The dissolved inorganic carbon (DIC) export rate is much higher than the cationic denudation after sea-salt correction (75.48 tons km⁻² yr⁻¹), silica denudation (12.72 tons km⁻² yr⁻¹), and dissolved organic carbon (DOC) export rate (2.62 tons km⁻² yr⁻¹) at the low-elevation site at Narayanghat in the Narayani river system, a major tributary of the Ganga river system, where the weathering advance rate is reported as 201.12 mm kyr⁻¹, several-fold higher than the world average denudation rate (Bhatt et al., 2018) [23]. The contribution of bicarbonate, carbon dioxide, and carbonate export rate to total DIC export rate is 97.9%, 1.46%, and 0.52%, respectively, at the high-elevation Langtang Himalaya region while the contribution of bicarbonate, carbon dioxide, and carbonate export rate to total DIC export rate is 94.9%, 4.68%, and 0.42%, respectively, at the low-elevation Narayani River at Narayanghat.

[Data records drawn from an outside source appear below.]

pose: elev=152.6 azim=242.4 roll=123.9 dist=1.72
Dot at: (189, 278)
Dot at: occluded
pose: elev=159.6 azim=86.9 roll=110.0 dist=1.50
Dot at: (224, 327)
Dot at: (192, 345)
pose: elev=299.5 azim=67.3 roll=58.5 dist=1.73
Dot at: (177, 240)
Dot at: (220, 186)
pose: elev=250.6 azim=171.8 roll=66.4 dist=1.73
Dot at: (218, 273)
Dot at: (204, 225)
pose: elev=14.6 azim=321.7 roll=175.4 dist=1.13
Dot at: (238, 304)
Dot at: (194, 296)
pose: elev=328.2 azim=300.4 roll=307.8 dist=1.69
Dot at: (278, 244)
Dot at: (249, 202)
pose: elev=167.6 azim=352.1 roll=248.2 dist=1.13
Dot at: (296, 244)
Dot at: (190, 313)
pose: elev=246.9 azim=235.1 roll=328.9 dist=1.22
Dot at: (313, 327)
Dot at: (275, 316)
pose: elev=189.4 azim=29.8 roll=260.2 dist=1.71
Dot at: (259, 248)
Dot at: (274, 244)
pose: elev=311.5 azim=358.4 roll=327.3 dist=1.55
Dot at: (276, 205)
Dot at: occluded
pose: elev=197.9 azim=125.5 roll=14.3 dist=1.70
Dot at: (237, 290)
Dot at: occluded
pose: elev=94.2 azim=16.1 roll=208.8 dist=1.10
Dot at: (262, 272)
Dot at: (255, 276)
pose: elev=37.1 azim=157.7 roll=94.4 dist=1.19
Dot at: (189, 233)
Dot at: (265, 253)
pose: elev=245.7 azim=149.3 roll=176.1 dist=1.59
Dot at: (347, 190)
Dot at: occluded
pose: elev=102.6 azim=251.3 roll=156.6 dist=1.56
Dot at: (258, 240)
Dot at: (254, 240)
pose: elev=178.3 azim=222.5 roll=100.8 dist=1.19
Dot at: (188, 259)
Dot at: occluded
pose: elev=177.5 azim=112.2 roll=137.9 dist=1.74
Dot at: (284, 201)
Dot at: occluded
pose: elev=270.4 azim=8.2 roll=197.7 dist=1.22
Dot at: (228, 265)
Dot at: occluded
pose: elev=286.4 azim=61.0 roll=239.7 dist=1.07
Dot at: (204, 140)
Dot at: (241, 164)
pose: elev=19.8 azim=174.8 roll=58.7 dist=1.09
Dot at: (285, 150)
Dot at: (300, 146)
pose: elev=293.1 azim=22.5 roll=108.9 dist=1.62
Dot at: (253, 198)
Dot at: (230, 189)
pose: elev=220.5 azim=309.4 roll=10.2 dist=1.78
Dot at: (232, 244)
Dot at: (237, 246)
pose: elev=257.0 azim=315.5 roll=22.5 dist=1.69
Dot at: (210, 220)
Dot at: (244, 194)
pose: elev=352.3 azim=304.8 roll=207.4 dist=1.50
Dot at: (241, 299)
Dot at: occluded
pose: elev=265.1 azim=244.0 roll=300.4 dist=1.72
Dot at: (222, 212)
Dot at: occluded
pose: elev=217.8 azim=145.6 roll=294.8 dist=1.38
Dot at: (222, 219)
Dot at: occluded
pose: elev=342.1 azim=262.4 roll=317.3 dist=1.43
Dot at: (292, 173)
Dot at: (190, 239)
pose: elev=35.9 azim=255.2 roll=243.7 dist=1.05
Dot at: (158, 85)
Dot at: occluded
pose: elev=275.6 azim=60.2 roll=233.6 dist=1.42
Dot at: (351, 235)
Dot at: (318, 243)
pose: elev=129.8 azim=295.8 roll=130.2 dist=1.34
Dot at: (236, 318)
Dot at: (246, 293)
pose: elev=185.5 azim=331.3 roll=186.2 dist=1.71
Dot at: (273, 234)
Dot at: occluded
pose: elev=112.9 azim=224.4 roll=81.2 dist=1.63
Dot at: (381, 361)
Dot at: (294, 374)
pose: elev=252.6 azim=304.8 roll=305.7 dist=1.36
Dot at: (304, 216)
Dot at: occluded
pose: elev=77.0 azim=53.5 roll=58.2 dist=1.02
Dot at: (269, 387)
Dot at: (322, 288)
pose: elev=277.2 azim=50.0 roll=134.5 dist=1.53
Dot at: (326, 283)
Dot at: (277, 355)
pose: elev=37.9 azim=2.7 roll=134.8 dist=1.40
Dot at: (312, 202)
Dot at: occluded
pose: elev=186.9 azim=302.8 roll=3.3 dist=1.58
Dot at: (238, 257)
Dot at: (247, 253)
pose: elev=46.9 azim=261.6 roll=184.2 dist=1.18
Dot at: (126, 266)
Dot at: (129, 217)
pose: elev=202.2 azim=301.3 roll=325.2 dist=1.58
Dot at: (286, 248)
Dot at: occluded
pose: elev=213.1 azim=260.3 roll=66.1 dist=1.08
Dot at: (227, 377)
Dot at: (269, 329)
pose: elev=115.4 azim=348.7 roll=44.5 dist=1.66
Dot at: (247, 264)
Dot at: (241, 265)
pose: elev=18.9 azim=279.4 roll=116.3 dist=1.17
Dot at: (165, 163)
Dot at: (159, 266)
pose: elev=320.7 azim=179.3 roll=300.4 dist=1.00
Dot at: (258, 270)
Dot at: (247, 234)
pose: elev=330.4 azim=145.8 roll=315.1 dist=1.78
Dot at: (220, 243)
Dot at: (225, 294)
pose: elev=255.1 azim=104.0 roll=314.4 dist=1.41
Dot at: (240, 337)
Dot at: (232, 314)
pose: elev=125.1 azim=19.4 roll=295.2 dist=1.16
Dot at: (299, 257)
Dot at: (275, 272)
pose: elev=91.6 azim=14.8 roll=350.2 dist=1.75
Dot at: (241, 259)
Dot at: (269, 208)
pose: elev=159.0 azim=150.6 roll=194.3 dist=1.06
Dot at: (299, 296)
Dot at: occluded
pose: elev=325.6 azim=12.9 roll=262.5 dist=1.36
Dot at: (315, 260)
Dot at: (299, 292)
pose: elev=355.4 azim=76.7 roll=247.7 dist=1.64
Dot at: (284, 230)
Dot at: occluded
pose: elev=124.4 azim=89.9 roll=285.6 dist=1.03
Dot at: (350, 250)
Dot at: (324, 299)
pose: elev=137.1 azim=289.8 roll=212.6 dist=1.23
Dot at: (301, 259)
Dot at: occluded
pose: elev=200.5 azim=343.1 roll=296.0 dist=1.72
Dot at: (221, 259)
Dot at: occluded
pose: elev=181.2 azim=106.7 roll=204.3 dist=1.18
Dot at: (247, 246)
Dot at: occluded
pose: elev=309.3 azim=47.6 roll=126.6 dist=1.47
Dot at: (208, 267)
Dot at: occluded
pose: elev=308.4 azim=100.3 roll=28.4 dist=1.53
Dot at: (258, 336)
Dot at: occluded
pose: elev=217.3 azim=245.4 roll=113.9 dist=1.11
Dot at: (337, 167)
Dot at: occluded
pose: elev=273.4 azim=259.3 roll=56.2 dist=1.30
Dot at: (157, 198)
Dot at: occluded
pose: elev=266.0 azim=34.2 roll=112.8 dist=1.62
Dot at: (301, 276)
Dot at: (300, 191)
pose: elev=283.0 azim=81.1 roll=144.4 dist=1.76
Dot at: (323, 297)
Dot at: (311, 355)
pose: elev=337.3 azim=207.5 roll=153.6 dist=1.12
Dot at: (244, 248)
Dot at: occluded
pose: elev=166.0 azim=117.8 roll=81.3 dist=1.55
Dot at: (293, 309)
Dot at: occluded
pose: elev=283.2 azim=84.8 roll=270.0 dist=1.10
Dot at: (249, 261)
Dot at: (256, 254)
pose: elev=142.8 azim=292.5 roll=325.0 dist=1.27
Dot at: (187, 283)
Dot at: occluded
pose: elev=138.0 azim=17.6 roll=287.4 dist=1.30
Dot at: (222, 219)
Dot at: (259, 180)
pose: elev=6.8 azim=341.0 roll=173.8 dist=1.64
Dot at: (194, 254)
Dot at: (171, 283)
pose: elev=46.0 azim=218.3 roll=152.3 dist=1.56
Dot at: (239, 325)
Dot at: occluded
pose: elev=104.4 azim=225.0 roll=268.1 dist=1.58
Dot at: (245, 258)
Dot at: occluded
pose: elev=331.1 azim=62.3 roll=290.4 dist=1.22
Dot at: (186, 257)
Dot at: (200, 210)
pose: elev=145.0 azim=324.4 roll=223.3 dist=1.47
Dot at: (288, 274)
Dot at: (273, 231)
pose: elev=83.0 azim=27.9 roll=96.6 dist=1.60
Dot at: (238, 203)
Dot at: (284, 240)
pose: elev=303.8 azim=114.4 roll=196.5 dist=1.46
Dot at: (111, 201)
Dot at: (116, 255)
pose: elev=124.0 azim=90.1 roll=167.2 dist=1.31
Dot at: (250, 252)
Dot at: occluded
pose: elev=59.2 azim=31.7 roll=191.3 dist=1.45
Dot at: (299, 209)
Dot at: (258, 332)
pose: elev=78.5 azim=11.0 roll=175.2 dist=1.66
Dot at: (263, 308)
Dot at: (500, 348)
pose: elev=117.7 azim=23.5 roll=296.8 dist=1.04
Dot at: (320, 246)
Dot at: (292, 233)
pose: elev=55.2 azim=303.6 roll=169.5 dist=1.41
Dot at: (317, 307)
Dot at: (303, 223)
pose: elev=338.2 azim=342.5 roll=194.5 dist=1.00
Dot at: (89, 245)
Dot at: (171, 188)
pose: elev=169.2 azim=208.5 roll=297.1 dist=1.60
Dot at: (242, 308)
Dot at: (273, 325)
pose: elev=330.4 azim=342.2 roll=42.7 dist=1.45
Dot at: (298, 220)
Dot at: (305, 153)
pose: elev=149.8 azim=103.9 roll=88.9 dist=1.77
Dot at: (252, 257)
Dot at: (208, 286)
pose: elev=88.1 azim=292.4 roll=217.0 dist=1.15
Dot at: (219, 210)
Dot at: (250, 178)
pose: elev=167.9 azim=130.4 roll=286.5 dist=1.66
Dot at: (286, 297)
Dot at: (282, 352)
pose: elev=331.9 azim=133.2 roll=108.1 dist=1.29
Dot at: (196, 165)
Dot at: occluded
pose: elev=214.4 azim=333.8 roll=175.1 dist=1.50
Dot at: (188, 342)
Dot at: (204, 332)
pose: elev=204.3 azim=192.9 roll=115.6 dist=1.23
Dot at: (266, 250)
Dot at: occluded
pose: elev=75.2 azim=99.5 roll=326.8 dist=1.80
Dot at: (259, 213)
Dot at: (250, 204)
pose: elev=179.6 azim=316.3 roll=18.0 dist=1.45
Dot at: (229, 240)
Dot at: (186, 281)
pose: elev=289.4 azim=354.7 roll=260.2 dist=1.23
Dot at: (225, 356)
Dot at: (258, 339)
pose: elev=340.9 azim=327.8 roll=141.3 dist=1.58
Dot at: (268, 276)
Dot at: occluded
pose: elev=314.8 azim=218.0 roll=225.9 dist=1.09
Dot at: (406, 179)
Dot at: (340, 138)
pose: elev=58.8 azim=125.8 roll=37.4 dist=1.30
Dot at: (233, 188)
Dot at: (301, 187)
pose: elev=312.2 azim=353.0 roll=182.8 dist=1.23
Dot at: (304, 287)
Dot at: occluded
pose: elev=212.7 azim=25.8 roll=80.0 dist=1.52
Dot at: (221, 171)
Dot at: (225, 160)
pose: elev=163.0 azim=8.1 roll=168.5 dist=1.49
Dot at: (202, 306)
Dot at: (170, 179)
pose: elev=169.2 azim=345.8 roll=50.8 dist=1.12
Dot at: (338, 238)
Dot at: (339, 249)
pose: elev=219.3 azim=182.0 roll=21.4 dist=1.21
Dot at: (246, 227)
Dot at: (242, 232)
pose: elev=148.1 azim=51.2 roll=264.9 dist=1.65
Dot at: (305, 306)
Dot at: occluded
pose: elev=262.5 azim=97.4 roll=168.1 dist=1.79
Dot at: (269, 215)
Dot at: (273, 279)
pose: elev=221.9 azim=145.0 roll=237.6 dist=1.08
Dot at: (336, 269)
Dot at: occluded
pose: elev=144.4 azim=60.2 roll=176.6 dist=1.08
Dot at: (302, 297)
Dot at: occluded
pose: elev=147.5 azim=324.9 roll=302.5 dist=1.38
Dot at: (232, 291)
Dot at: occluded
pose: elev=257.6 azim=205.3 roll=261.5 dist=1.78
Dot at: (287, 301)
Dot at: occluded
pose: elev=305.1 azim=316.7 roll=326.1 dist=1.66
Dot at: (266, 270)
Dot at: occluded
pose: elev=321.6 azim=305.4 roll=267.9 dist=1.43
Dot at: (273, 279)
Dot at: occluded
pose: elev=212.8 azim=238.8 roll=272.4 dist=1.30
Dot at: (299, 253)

These findings indicate substantial transport of dissolved inorganic carbon transport from the Himalayan river system to the global ocean.

5. Conclusions

This study investigates the intricate relationships between elevation and inorganic carbon species such as dissolved inorganic carbon (DIC), bicarbonate (HCO₃⁻), carbonate (CO₃²⁻), carbon dioxide (CO₂), and partial pressure of carbon dioxide (pCO₂) dynamics along the Langtang–Narayani river system in central Nepal Himalaya, providing valuable insights into the geochemical and hydrological processes shaping the riverine environment. Bicarbonate, carbonate, and DIC declined significantly with altitude, indicating a reduced chemical weathering rate due to colder temperatures, less runoff, lower biological activity, and diminished CO₂ availability. We have also observed a significant reduction in CO₂ and pCO₂, primarily because of enhanced CO₂ degassing in more turbulent waters and reduced microbial respiration in the colder, less biologically active environment in higher elevation of the Himalayas. The strong correlations between temperature, alkalinity, bicarbonate, and DIC emphasize the role of thermal conditions in controlling carbonate system dynamics. We observed pCO₂ values of up to 33,869 μatm during pre-monsoon period in the mid-elevation site, suggesting waters are supersaturated with carbon dioxide in this region due to metamorphic activities or the presence of hot springs in the region. High-elevation sites are undersaturated with pCO₂. The variation in dynamics of inorganic carbon species along the Langtang–Narayani river system in the central Himalaya is primarily due to variation in climatic, biological, and hydrological factors.